Le numérique a-t-il fait évoluer la fonction achat- logistique ? Si oui, comment ?

Naturellement, cette nouvelle ère permet au métier de comprendre, d’influencer et de développer le marché local et externe. L’avènement des nouvelles technologies a imposé à l’ensemble des acteurs de l’entreprise de revoir leurs modèles organisationnels. C’est notamment le cas dans les fonctions achats des secteurs du transport et de la logistique. Au niveau des achats par exemple, l'utilisation de logiciels spécifiques à l'approvisionnement permet de structurer la gestion des dépenses fournisseurs et suivre l'ensemble des flux dans un support centralisé. Non seulement cela permet de réduire nos coûts, mais aussi d'avoir des informations sur nos dépenses en temps réel. Les bénéfices de la digitalisation pour la fonction Achats sont multiples. Le travail quotidien se voit optimisé grâce à des solutions agiles qui allient automatisation des processus, ergonomie et amélioration de la collaboration entre les équipes, les services internes et les partenaires externes.

Le plus gros risque de la fonction se résume à quoi ?

Eviter les ruptures d’approvisionnement. Pour cela, il faut une bonne maîtrise de sa gestion de stock. Avec le digital, si les avantages du passage au numérique sont considérables, il subsiste encore des barrières à la transformation digitale.

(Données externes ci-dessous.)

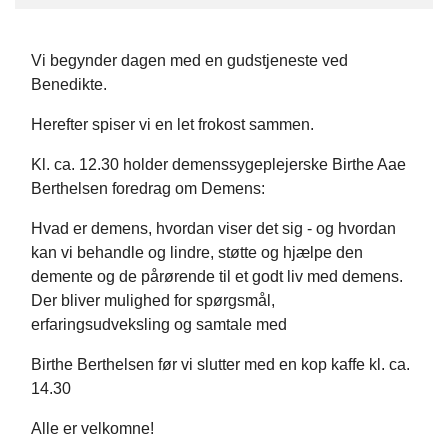
Vi begynder dagen med en gudstjeneste ved
Benedikte.
Herefter spiser vi en let frokost sammen.
Kl. ca. 12.30 holder demenssygeplejerske Birthe Aae
Berthelsen foredrag om Demens:
Hvad er demens, hvordan viser det sig - og hvordan
kan vi behandle og lindre, støtte og hjælpe den
demente og de pårørende til et godt liv med demens.
Der bliver mulighed for spørgsmål,
erfaringsudveksling og samtale med
Birthe Berthelsen før vi slutter med en kop kaffe kl. ca.
14.30
Alle er velkomne!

Les questions relatives au budget, à l'urgence organisationnelle et à l'introduction de nouvelles technologies représentent les plus grands obstacles à la « digitalisation des achats ». Voilà essentiellement les risques auxquels sont confrontés les achats.

Si vous vous projetiez, comment voyez-vous le métier dans quelques années ? Quel pourrait-être son plus gros défi ?

L’acheteur occupe aujourd’hui une fonction stratégique au sein de l’entreprise. Fonction évolutive avec la digitalisation – les contextes de crise (sanitaire et économique) mais aussi l’engagement RSE, les enjeux sont nombreux et intègrent cette fonction à tous les niveaux.